It's inevitable that David Bowie's untimely death has colored critical reception of Blackstar. Certainly, on the swirling obsidian gem "Lazarus"; he addresses mortality with lines like "I'll be free just like a bluebird." Set to Donny McCaslin's jazzy, seesawing saxophone and Ben Monder's noirish, Joy Division-styled guitar, the tune is laced with uncertainty, but it is also mystical and mischievous.
Bowie's best albums have always been maddeningly, playfully contradictory, and Blackstar is no exception. The title track may be his biggest "what the fuck" explosion since he unleashed his Berlin trilogy of Low, Heroes and Lodger on an unsuspecting public. With queasy and majestic orchestrations, martial drums and funereal, honking sax, "Blackstar" leads the listener all over the musical and emotional map before settling into a woozy, swinging show tune. It's dark and weirdly romantic, evoking not dread, but the mystery beyond the mortal veil.
In contrast, the limpid late night "Dollar Days" is one of the artist's most direct and heartfelt love songs. For each forward reaching experiment like "Girl Loves Me," a fractured sing-song fever dream delivered in invented language recalling dialog from the novel A Clockwork Orange, there is a gentle crooning ballad like "I Can't Give Anything Away" which looks backward with harmonica quotes form Low's sweetly yearning "A New Career in a New Town."
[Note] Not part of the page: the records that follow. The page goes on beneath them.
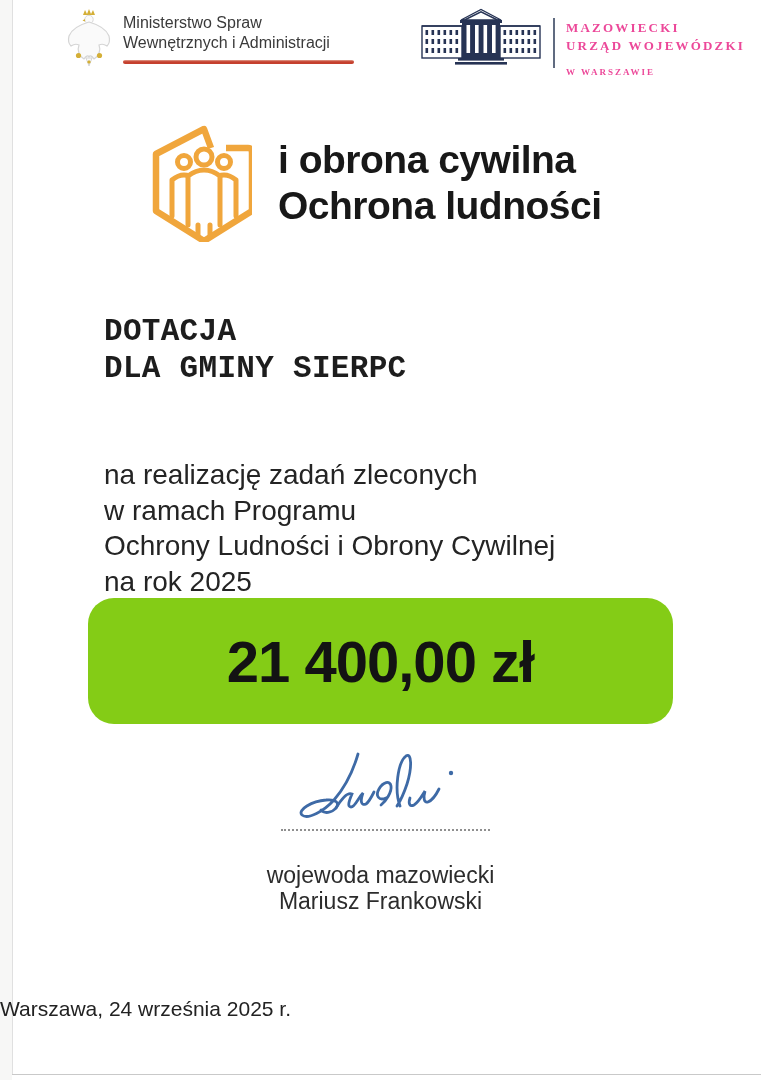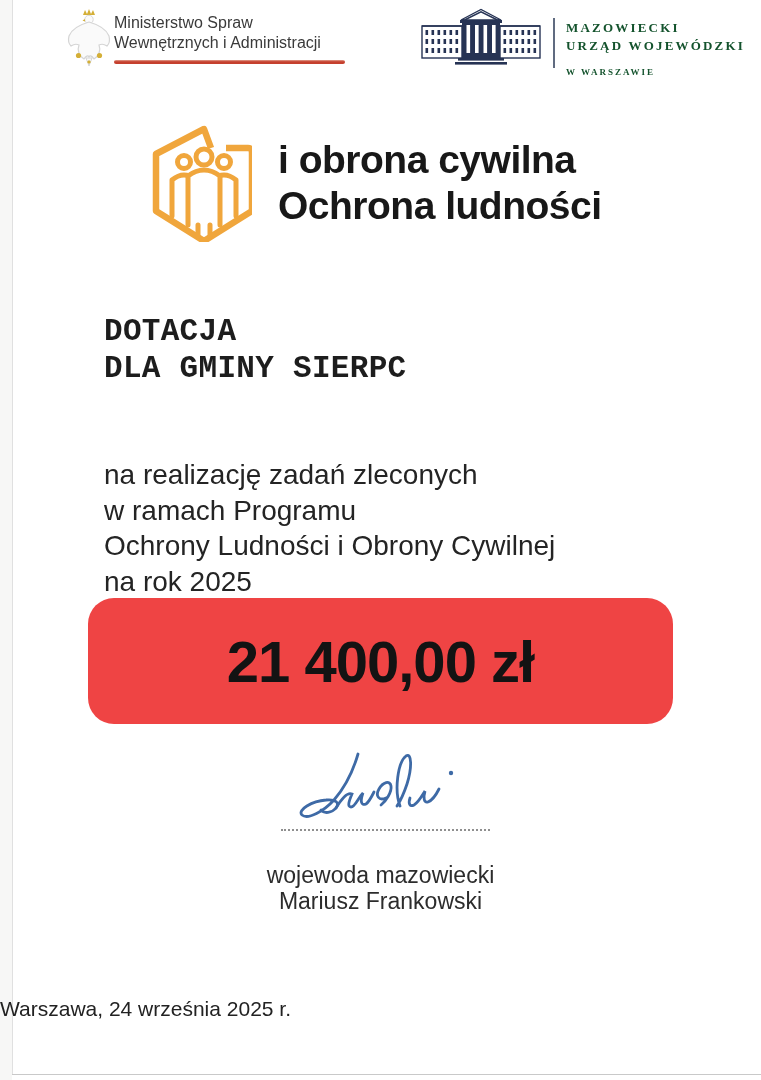"Ministerstwo Spraw" .ministry-text { margin-left: none -> 9px }
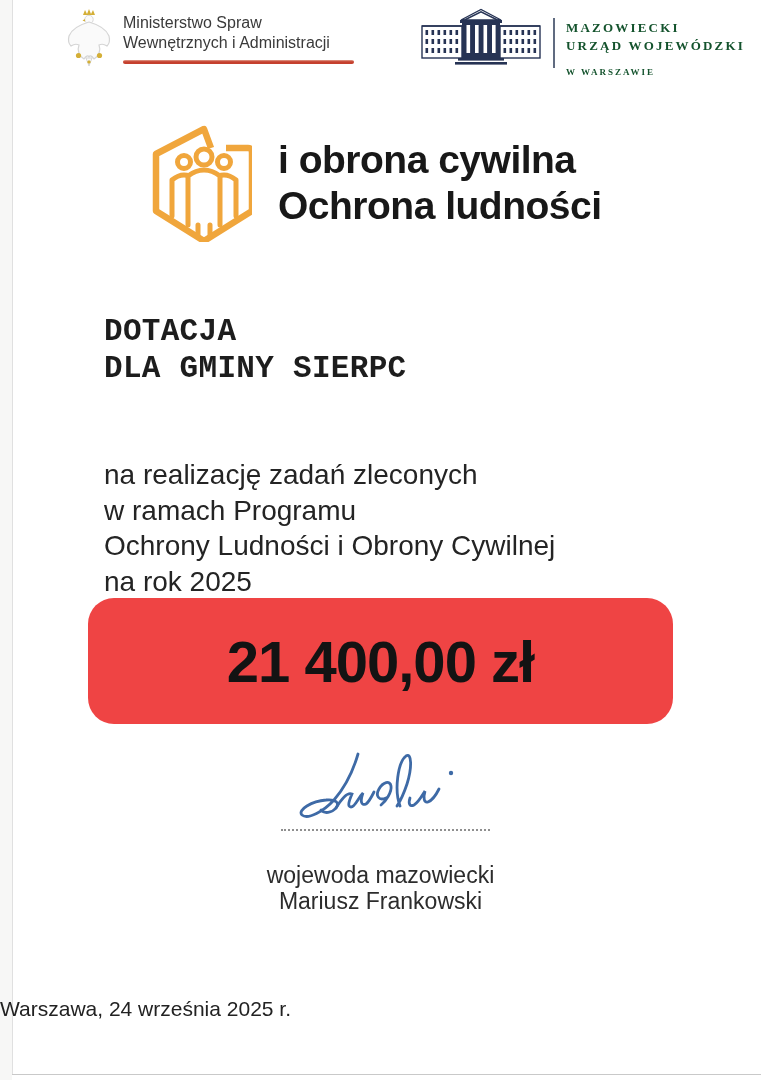"MAZOWIECKI" .office-text { color: #14532d -> #ec4899 }
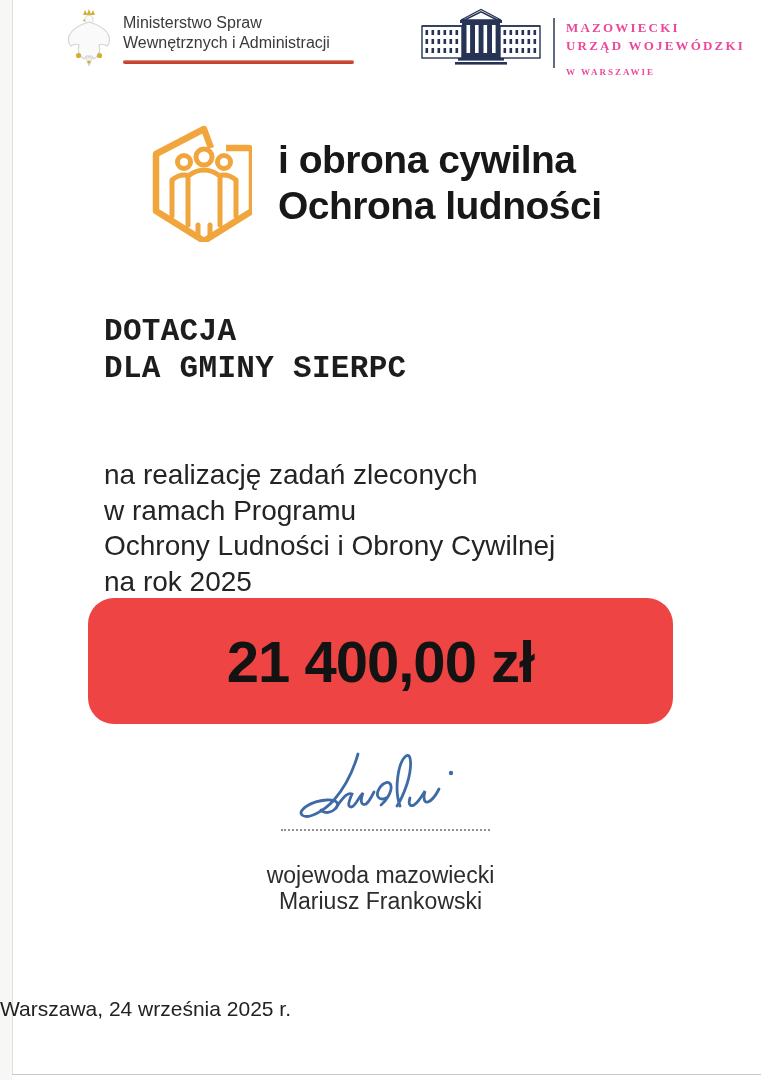"21 400,00 zł" .amount-pill { background: #ef4444 -> #84cc16 }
On one level, Blackstar is Bowie's farewell letter to the joy and the enigma of life. But it's also an ongoing examination of sex, politics and love. As an album it is less accessible than The Next Day from 2013, but it's better — darker, more challenging and more fun. Admittedly, Bowie has a perverse notion of fun, but his coal black humor has always been tempered with exuberance and enthusiasm. And that remains undimmed by death.